Fase induksi ialah saat kontak pertama alergen dengan kulit sampai limfosit
mengenal dan member respon,memerlukan waktu 2-3 minggu.
Fase elisitasi ialah saat terjadi pajanan ulang dengan alergen yang sama atau
serupa sampai timbul gejala klinis.
Fase induksi yang di sebut juga fase sensitasi atau fase aferen,hapten (protein
tak lengkap) berpenetrasi ke dalam kulit dan berikatan dengan protein karier
membentuk antigen yang lengkap.Antigen ini di tangkap dan di proses lebih
dahulu oleh makrofag dan sel langerhans,kemudian memacu reaksi limfosit T
yang belum tersensitasi di kulit,sehingga terjadi sensitisasi limfosit T.melaui
saluran limfe,limfosit yang telah tersensitasi bermigrasi ke kelenjar getah
bening regional untuk berdiferensiasi dan berfoliferasi membentuk sel T efektor
yang tersensitasi secara spesifik dan sel memori.Sel-sel tersebut kemudian
masuk ke dalam sirkulasi,sebagian kembali ke kulit dan sistem limfoid,tersebar
di seluruh tubuh,menyebabkan keadaan sensitivitas yang sama di seluruh kulit
tubuh.
Fase elisitasi terjadi pada individu yang tersensifikasi,1-2 hari setelah kontak
ulang dengan allergen yang sama atau serupa.Sel efektor yang telah
tersensitisasi mengeluarkan limfokin yang mapu menarik berbagai sel radangf
sehingga terjadi gejala klinis dermatitis alergi.
Dermatitis kontak iritan:
Kelainan timbul akibat kerusakan sel yang di sebabkan oleh bahan iritan melelui
kerja kimiawi maupun fisik.Bahan iritan merusak lapisan tanduk,denaturasi
keratin,menyingkirkan lemak lapisan tanduk,dan mengubah daya ikat air
kulit.keadaan ini merusak sel epidermis .Ada dua jenis bahan iritan yaitu: iritan
kuat dan iritan lemah.Iritan kuat akan menimbulkan kelainan kulit pada pajanan
pertama pada hampir semua orang,sedang iritan lemah ha ya pada mereka yang
rawan atau mengalami kontak berulang-ulang.
Pencegahan
Dermatitis kontak alergik:
Proteksi terhadap zat penyebab dan penghindaran kontaktan merupakan
tindakan penting,di samoing mengatasi kelainan kulit yang terjadi.
Dermatitis kontak iritan:
Menyingkirkan bahan iritan serta mengatasi faktor pendukung,menggunakan
alat pelindung terutama bula berkerja dengan bahan iritan kuat.
Prognosis
Dermatitis kontak alergik:
Prognosis DKA umumnya baik,sejauh bahan kontaknya dapat di
singkirkan.prognosis kurang baik dan menjadi kronis bila terjadi bersamaan
dengan dermatitis oleh faktor endogen ( dermatitis atopic,dermatitis
numularis,atau psoriasis), atau terpajan oleh alergen yang tidak mungkin di
hindari,misalnya berhubungan dengan perkerjaan tertentu atau yang terdapat di
lingkungan penderita.
Dermatitis kontak iritan:
Bila bahan iritan penyebab dermatitis tersebut tidak dapat di singkirkan dengan
sempurna maka prognosisnya kurang baik.Keadaan ini sering terjadi pada DKI
kronis yang penyebabnya multi faktor,juga pada penderita atopi.
Kelembaban dan kebersihan
Ananmesis
Yang harus kita tanyakan adalah.
- Gatal tidak? Nyeri/nyeri tekan tidak? Merah tidak?
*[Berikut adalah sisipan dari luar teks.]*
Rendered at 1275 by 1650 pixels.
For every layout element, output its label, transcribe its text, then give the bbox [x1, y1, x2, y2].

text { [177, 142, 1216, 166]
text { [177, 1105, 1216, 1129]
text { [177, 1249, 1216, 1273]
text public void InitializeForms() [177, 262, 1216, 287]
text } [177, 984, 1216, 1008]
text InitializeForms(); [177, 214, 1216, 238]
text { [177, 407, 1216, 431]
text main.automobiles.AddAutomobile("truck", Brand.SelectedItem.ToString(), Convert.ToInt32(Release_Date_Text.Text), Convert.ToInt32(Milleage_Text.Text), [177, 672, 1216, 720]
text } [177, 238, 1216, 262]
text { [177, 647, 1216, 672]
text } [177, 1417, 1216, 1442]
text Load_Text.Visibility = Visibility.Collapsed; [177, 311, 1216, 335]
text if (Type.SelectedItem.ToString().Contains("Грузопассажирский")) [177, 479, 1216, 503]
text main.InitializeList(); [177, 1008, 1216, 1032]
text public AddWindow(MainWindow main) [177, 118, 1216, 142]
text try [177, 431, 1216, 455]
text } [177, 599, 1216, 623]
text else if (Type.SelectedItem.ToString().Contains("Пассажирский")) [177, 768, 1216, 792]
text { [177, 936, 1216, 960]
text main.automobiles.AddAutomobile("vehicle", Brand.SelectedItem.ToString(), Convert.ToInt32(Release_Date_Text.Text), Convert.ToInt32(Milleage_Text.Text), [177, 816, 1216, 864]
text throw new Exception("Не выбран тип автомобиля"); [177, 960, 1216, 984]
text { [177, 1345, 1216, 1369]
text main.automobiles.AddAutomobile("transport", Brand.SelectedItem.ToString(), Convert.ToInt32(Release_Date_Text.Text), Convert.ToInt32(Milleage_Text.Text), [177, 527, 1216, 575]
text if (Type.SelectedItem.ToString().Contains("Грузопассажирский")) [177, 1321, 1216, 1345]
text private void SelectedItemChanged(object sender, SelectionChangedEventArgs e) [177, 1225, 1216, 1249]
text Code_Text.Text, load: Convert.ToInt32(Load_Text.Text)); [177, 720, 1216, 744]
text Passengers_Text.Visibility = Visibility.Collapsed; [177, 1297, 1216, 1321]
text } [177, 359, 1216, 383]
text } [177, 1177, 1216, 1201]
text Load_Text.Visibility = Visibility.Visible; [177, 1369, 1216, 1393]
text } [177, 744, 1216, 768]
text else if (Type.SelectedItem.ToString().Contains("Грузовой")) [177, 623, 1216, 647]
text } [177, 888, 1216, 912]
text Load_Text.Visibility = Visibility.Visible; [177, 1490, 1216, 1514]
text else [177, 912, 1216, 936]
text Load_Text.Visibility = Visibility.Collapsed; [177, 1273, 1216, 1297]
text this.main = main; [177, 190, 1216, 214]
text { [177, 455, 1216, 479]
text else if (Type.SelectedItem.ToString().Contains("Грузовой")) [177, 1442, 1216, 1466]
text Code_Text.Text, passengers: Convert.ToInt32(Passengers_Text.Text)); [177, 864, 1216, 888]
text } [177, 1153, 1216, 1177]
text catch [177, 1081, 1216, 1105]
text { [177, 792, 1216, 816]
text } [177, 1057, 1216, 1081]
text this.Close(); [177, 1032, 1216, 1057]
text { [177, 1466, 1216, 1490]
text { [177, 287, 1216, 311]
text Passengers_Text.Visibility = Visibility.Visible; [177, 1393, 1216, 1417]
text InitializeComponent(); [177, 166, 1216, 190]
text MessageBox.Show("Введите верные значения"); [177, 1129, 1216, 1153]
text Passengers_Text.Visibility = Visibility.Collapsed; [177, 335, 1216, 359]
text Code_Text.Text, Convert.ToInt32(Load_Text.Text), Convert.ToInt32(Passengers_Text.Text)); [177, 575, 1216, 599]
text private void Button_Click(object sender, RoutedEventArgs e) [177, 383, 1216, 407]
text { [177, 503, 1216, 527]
- Ada benjolan-benjolan (papul/nodul) tidak?
- Bersisik atau berlendir tidak?
- Tempat tinggalnya? Diperdesaan atau dikompleks perumahan?
- Sering hujan tidak di tempat tinggal? Rumahnya sering kena banjir tidak?
- Anaknya mandi berapa kali sehari? Setelah mandi ganti celana tidak?
- Anaknya sering dibiarkan celananya basah tidak?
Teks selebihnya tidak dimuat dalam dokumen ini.